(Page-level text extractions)
####################

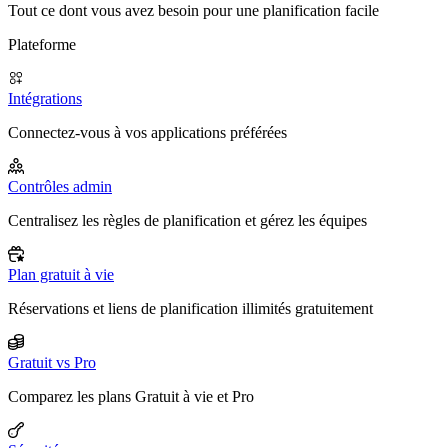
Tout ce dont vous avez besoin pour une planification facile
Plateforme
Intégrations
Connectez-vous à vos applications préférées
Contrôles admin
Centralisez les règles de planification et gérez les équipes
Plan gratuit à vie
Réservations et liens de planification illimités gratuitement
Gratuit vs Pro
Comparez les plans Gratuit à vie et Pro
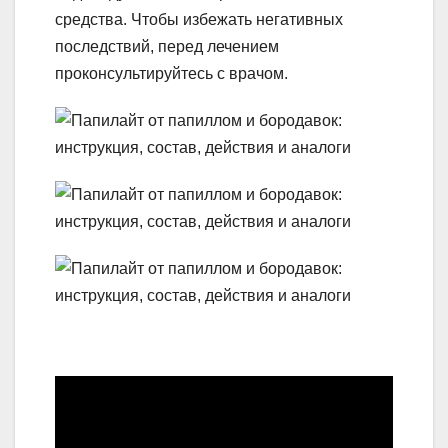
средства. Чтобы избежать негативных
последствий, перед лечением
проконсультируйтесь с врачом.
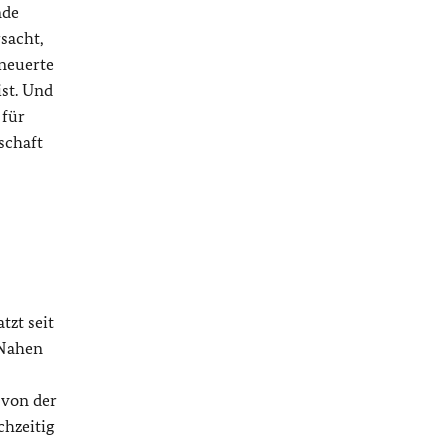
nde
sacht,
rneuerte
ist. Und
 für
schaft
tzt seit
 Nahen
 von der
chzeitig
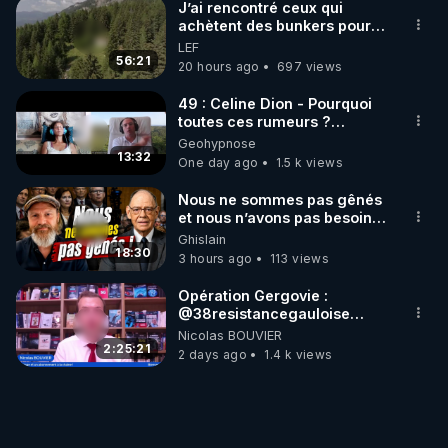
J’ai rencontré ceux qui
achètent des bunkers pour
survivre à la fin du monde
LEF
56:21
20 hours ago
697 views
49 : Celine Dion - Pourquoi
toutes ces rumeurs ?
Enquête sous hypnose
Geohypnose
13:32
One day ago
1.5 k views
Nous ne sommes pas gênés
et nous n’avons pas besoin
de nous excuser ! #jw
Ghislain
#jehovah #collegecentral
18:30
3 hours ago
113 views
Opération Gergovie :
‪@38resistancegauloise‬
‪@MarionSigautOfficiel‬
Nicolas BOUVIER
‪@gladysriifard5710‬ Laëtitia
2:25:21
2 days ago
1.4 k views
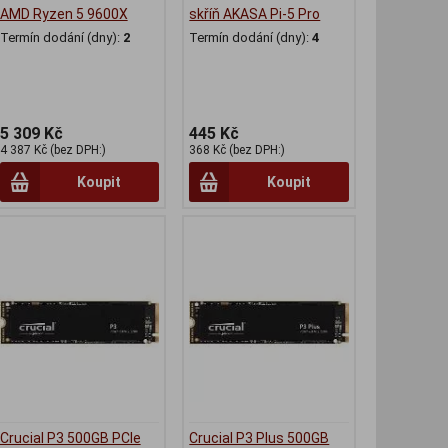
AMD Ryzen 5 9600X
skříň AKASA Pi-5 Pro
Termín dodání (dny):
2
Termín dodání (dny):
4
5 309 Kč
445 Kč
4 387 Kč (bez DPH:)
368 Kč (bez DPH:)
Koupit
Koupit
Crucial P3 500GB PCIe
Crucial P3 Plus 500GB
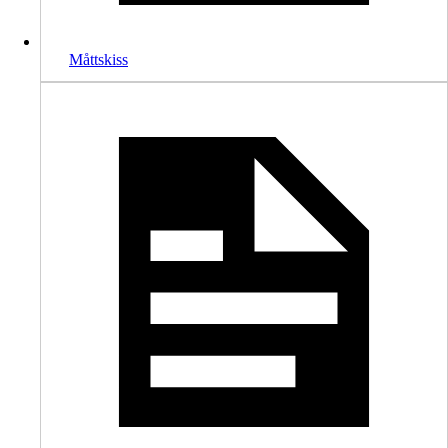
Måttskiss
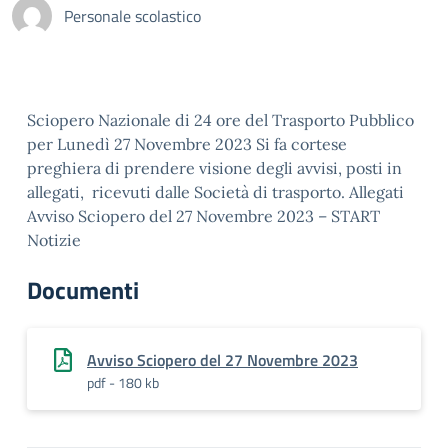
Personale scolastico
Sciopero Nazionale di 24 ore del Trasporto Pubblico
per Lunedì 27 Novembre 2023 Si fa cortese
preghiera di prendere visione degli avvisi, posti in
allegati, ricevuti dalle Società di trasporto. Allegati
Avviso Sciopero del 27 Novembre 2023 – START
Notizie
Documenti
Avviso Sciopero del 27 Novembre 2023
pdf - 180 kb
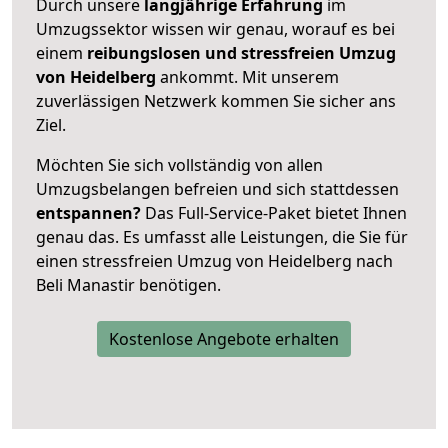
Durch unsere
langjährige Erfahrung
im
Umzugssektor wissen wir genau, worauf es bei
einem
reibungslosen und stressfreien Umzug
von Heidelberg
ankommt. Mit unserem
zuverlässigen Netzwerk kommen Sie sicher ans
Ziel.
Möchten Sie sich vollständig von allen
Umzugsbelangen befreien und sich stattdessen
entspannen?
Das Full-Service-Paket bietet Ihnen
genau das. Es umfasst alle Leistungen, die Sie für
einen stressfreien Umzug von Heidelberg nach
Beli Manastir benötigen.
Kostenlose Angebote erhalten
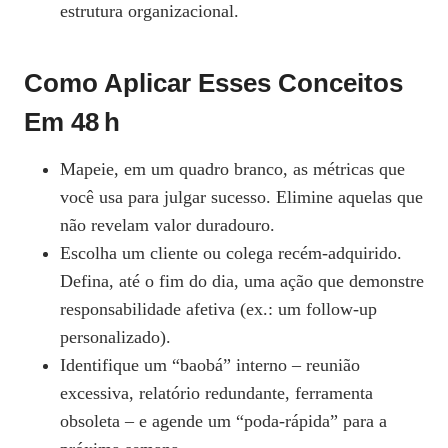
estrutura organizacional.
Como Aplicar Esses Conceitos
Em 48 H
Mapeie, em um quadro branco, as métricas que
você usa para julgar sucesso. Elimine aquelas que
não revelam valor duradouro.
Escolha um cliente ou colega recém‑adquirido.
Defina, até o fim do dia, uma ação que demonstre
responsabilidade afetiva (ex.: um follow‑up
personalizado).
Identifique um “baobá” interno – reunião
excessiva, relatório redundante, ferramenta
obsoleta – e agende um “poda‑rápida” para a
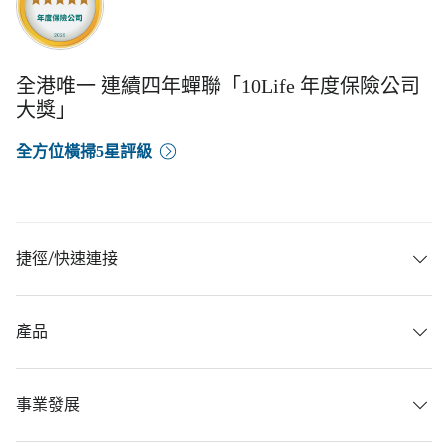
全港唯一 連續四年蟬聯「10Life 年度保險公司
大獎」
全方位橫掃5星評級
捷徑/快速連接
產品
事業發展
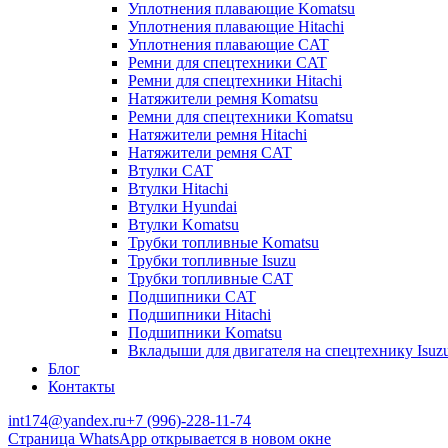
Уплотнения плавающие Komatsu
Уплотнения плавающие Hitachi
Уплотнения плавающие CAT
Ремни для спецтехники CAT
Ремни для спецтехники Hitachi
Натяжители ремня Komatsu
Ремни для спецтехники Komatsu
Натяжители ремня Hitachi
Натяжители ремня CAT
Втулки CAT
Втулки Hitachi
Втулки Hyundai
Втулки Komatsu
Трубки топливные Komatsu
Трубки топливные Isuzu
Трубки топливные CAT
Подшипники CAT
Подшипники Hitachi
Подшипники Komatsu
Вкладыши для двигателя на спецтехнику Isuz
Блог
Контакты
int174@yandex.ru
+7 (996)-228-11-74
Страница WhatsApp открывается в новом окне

####################

→ **What is being asked**
The expected output is one number, the tally of lines above containing "Hitachi".

→ **Written reply**
5